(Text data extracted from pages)
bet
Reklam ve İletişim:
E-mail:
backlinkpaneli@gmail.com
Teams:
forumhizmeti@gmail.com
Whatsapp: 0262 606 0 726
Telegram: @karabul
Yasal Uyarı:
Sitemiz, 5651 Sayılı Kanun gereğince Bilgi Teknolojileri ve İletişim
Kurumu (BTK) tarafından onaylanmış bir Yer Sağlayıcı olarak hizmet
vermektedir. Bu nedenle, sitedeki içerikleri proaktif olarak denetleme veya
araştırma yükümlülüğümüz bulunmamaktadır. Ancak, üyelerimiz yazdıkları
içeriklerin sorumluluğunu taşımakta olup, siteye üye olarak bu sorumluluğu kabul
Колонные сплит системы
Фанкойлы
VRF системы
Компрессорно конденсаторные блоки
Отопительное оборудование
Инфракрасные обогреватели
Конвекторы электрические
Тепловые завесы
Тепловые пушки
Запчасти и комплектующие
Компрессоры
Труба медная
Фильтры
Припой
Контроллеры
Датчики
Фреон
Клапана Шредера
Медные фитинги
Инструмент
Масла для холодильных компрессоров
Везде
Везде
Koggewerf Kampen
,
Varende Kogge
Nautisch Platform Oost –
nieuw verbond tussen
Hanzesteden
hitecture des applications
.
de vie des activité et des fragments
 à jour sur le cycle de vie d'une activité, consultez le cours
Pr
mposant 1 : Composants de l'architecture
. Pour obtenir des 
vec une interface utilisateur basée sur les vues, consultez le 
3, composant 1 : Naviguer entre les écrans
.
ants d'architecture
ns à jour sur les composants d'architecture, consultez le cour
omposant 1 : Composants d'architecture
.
* * *
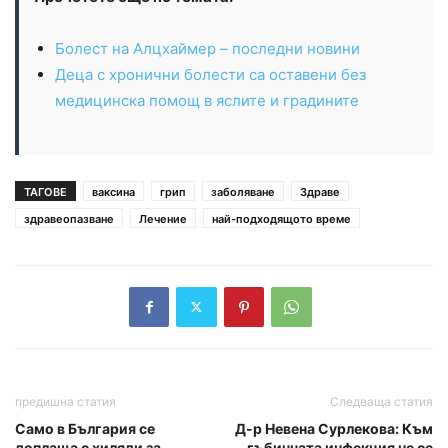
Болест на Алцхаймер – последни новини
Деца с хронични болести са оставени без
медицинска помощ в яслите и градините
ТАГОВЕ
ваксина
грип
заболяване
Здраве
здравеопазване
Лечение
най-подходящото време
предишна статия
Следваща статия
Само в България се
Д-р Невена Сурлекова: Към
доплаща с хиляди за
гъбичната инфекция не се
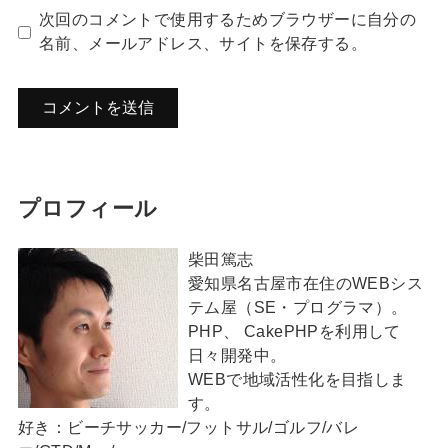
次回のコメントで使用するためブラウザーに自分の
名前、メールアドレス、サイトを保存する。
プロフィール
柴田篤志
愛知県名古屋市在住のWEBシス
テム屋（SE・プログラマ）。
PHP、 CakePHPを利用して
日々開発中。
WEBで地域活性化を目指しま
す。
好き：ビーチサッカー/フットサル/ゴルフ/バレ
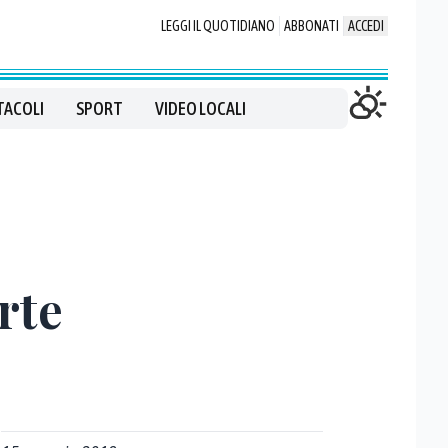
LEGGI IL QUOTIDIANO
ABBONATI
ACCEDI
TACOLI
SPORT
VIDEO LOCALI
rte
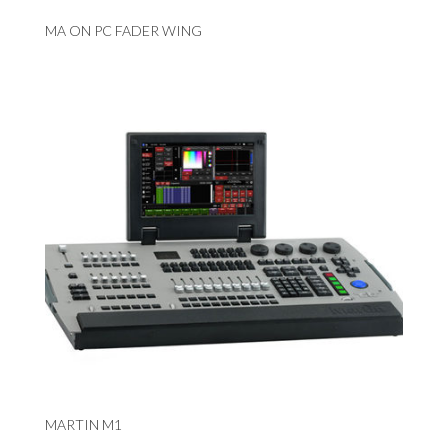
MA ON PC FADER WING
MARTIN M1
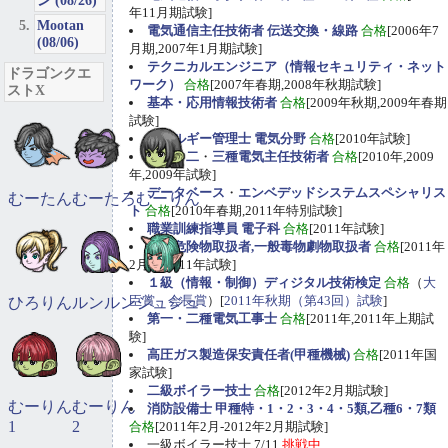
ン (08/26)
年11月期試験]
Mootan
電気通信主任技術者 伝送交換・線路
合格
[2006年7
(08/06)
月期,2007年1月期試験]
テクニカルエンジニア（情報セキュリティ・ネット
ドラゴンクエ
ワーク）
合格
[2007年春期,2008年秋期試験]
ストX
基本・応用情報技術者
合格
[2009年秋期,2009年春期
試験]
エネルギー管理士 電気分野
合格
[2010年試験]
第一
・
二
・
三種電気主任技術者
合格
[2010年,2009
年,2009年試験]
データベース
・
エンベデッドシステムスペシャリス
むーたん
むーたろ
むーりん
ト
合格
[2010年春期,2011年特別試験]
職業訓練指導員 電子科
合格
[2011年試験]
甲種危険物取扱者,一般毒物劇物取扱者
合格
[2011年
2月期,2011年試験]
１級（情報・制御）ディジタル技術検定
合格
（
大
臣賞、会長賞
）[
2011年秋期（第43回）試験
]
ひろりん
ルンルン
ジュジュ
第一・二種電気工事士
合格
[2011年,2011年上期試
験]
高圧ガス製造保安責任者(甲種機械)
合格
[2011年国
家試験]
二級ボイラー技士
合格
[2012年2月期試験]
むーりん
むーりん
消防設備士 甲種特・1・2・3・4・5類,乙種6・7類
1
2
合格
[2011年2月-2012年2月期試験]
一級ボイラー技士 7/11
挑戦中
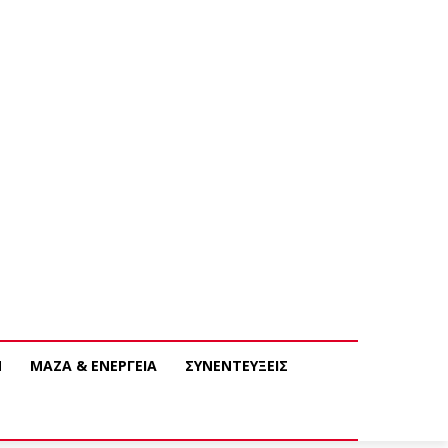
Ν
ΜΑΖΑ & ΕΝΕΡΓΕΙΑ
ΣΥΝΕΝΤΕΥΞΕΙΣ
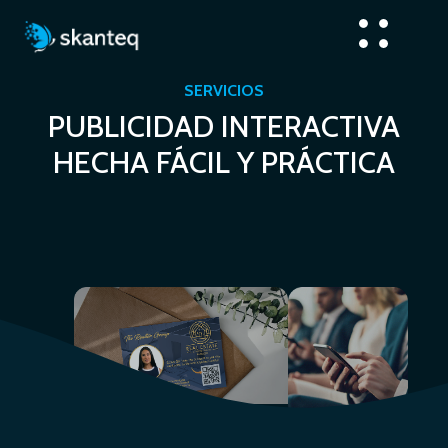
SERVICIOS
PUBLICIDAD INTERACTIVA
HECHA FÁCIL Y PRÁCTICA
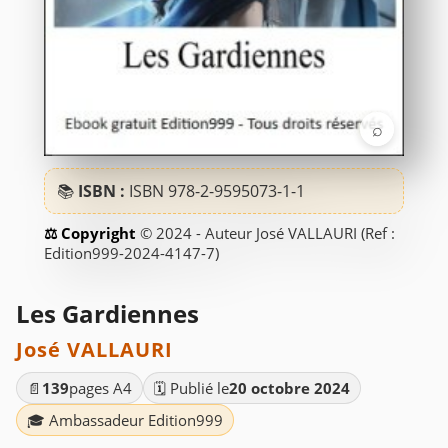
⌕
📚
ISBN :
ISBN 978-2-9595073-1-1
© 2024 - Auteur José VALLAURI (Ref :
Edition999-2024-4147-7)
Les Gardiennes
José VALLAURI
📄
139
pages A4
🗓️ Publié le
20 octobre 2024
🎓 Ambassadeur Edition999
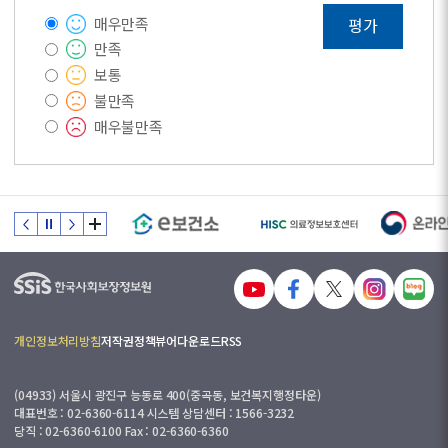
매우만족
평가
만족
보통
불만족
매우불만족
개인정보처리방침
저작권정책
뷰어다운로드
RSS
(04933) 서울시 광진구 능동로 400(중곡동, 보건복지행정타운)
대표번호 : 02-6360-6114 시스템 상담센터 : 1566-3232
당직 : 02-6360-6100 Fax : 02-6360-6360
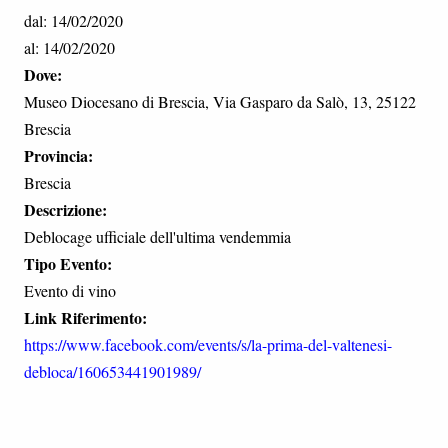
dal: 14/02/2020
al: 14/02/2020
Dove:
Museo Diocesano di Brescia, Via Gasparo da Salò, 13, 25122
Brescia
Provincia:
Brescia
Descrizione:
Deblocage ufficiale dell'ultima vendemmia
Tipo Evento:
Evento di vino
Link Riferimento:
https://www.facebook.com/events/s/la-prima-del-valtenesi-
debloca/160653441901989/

> Goal of the exercise:
Write out the lines word for word, starting with the line that contains "次回のコメントで使用するためブラウザーに自分の" and stopping after the line that contains "debloca/160653441901989/". Leave the pictures out of your answer.

> Exercise output:
次回のコメントで使用するためブラウザーに自分の
名前、メールアドレス、サイトを保存する。
プロフィール
柴田篤志
愛知県名古屋市在住のWEBシス
テム屋（SE・プログラマ）。
PHP、 CakePHPを利用して
日々開発中。
WEBで地域活性化を目指しま
す。
好き：ビーチサッカー/フットサル/ゴルフ/バレ
LEGGI IL QUOTIDIANO
ABBONATI
ACCEDI
TACOLI
SPORT
VIDEO LOCALI
rte
MA ON PC FADER WING
MARTIN M1
ン (08/26)
年11月期試験]
Mootan
電気通信主任技術者 伝送交換・線路
合格
[2006年7
(08/06)
月期,2007年1月期試験]
テクニカルエンジニア（情報セキュリティ・ネット
ドラゴンクエ
ワーク）
合格
[2007年春期,2008年秋期試験]
ストX
基本・応用情報技術者
合格
[2009年秋期,2009年春期
試験]
エネルギー管理士 電気分野
合格
[2010年試験]
第一
・
二
・
三種電気主任技術者
合格
[2010年,2009
年,2009年試験]
データベース
・
エンベデッドシステムスペシャリス
むーたん
むーたろ
むーりん
ト
合格
[2010年春期,2011年特別試験]
職業訓練指導員 電子科
合格
[2011年試験]
甲種危険物取扱者,一般毒物劇物取扱者
合格
[2011年
2月期,2011年試験]
１級（情報・制御）ディジタル技術検定
合格
（
大
臣賞、会長賞
）[
2011年秋期（第43回）試験
]
ひろりん
ルンルン
ジュジュ
第一・二種電気工事士
合格
[2011年,2011年上期試
験]
高圧ガス製造保安責任者(甲種機械)
合格
[2011年国
家試験]
二級ボイラー技士
合格
[2012年2月期試験]
むーりん
むーりん
消防設備士 甲種特・1・2・3・4・5類,乙種6・7類
1
2
合格
[2011年2月-2012年2月期試験]
一級ボイラー技士 7/11
挑戦中
Ν
ΜΑΖΑ & ΕΝΕΡΓΕΙΑ
ΣΥΝΕΝΤΕΥΞΕΙΣ
SERVICIOS
PUBLICIDAD INTERACTIVA
HECHA FÁCIL Y PRÁCTICA
⌕
📚
ISBN :
ISBN 978-2-9595073-1-1
© 2024 - Auteur José VALLAURI (Ref :
Edition999-2024-4147-7)
Les Gardiennes
José VALLAURI
📄
139
pages A4
🗓️ Publié le
20 octobre 2024
🎓 Ambassadeur Edition999
매우만족
평가
만족
보통
불만족
매우불만족
개인정보처리방침
저작권정책
뷰어다운로드
RSS
(04933) 서울시 광진구 능동로 400(중곡동, 보건복지행정타운)
대표번호 : 02-6360-6114 시스템 상담센터 : 1566-3232
당직 : 02-6360-6100 Fax : 02-6360-6360
dal: 14/02/2020
al: 14/02/2020
Dove:
Museo Diocesano di Brescia, Via Gasparo da Salò, 13, 25122
Brescia
Provincia:
Brescia
Descrizione:
Deblocage ufficiale dell'ultima vendemmia
Tipo Evento:
Evento di vino
Link Riferimento:
https://www.facebook.com/events/s/la-prima-del-valtenesi-
debloca/160653441901989/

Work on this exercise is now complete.